Building a sustainable coaching business
Kelsey tried out career coaching for a while, which is how she met Marie Forleo. Marie brought her to coach people on their small businesses. As she started working with people, she found two niches – podcasts and starting a sustainable coaching business.
She tested out owning a podcast as an expert for a year and, in doing so, garnered referrals and the most money she’s made at the time in her business.
“This is why you focus on one thing because that is where the momentum comes,” says Kelsey.
However, when she started gaining referrals to speak at podcasting conferences, she realized she wanted to turn them down. This wasn’t what she wanted to do for the next five to 10 years. She realized coaching was her passion.
“I could talk about coaching for hours, the empathy that goes behind coaching, the way coaches are built. The fact that breaks my heart is that coaches are not successful from a financial standpoint because they're missing the tools to build that business,” says Kelsey.
Knowing she could teach coaches how to build a sustainable business led Kelsey to create the Coaches Mastermind. She created the program quickly, knowing who she wanted to talk to and serve, and launched it over two weeks. The response was immediate.
Safe place to land
Choosing a coach is difficult, but I knew right away I wanted to work with Kelsey. In her own words, I asked her how people realize as a coach, she is a safe place to land.
“There's that transparency piece where I'm very honest with people like I think people see my business and they see that I have three kids and have this great relationship with my husband and it feels very easy. I talk about a minimalist business and then I'm also like: 'Hold on. Let me tell you about my hard days,' ” says Kelsey.
“Another thing that I get a lot is that people do like the balance between my kind of life coach, like open, warm, safe space, but it's balanced also with this other piece of like data-driven tough love conversation.”
Kelsey teaches coaches how to collect data to make sure the offer is going to hit their targets. She tries to reverse engineer a plan that leaves coaches more prepared to get the results they want rather than tossing darts in the dark.

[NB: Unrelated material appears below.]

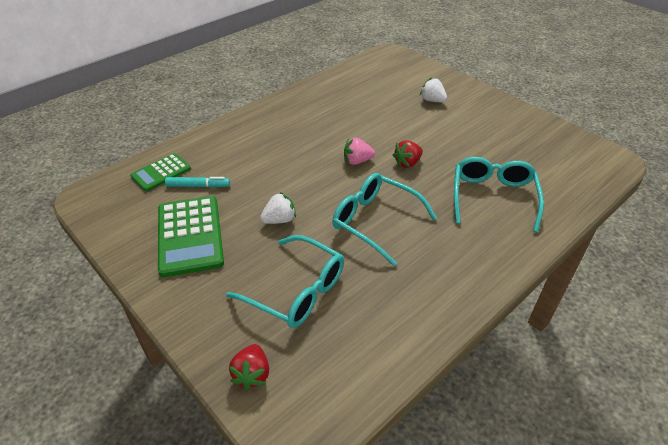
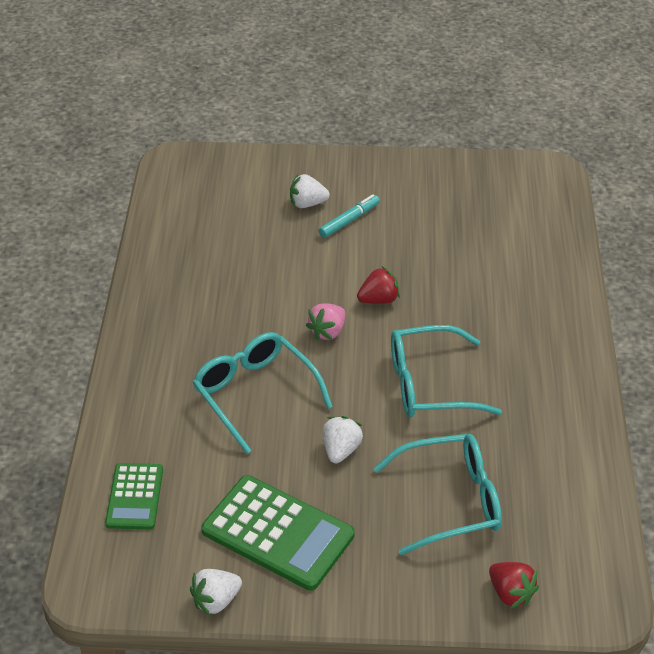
camera: 45 degrees left, 0 degrees up
turquoise marker [165,177,230,188] -> turquoise marker moved to [319,194,380,238]
red strawberry [393,140,423,168] -> red strawberry turned 120 degrees counterclockwise [357,266,400,304]
turquoise glasses [454,157,544,232] -> turquoise glasses moved to [193,332,333,454]
none -> white strawberry [190,569,242,616]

“I think people feel a sense of hopefulness when they hear that there are two pieces. Yes, you've got to listen to yourself and your gut and what feels right … But I also want you to have, like, the proof and the data behind making sure you're going to get to the place you want to go, and I think that empowers people,” says Kelsey.

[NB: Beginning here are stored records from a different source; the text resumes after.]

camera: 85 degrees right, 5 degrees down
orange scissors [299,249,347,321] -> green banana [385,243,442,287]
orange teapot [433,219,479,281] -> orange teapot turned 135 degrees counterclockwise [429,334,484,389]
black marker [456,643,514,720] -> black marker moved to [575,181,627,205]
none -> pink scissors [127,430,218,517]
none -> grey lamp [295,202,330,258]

Data protects our emotions
I love that Kelsey talks about how data actually ends up protecting your emotions in the long run. So many coaches cry every day. We love everyone we see, and we want to save the world all the time. We have these huge hearts that shy away from numbers and data. But Kelsey marries the two in a way that lets us protect our big hearts so we can do more.

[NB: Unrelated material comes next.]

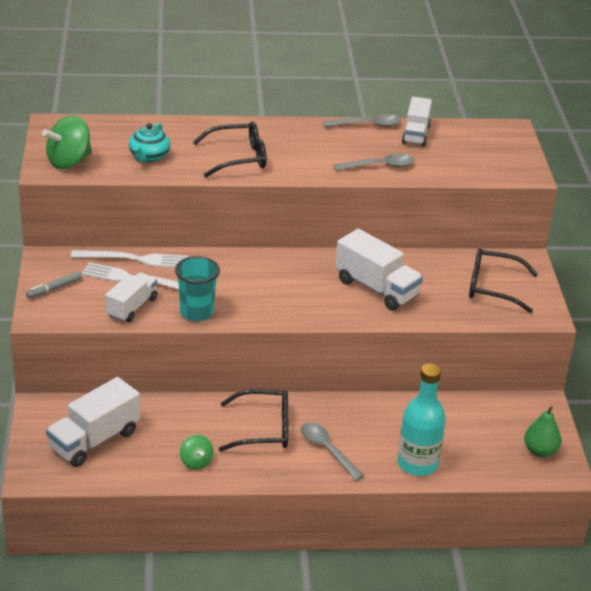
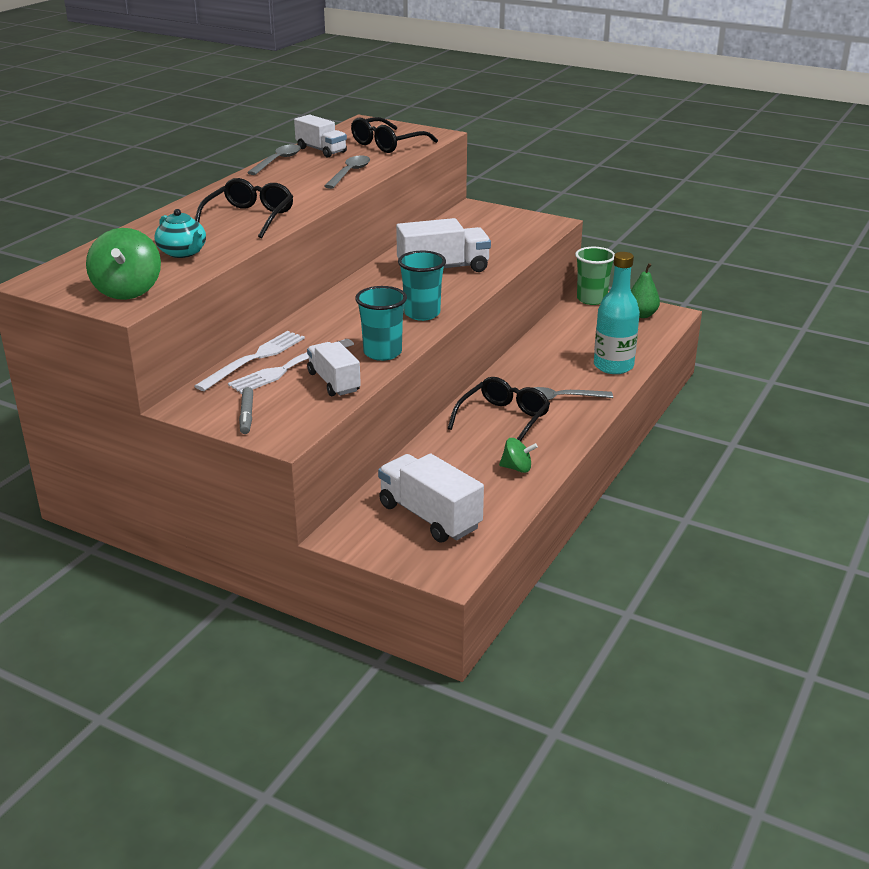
camera: 55 degrees left, 5 degrees down
white truck [46,377,140,467] -> white truck turned 150 degrees clockwise [378,453,484,543]
black glasses [469,248,538,313] -> black glasses moved to [351,117,438,153]
none -> turquoise cup [398,251,446,321]
none -> green cup [575,247,615,305]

Kelsey says whether you’re just starting out or you’ve been in the game but feel like nothing is hitting – it's important to remind yourself you’re in it for the long game. When you're in the trenches, it doesn't feel fun, it feels hard and feels heavy, and you feel like you're constantly problem-solving. But if you recognize, "I'm not in this for the next year or the next six months, I'm in this for the next 10 years," you start to think a bit differently.
It takes the pressure off. You’re in a season of learning. You can create an environment that makes this more fun and more enjoyable. You can have these beautiful relationships like in a Mastermind, where you fall in love with these people, and they become like family, and you refer each other. Look at this as a long-term investment.
It's such a mindfulness exercise. You're not so in the nitty gritty kind of narrow-minded head-down space. All of a sudden, you lift your head up; you rise up 30,000 feet, and you look at your business, and you look at your family, and you look at your year. And you think about yourself one year from now. It shifts the entire experience from the moment.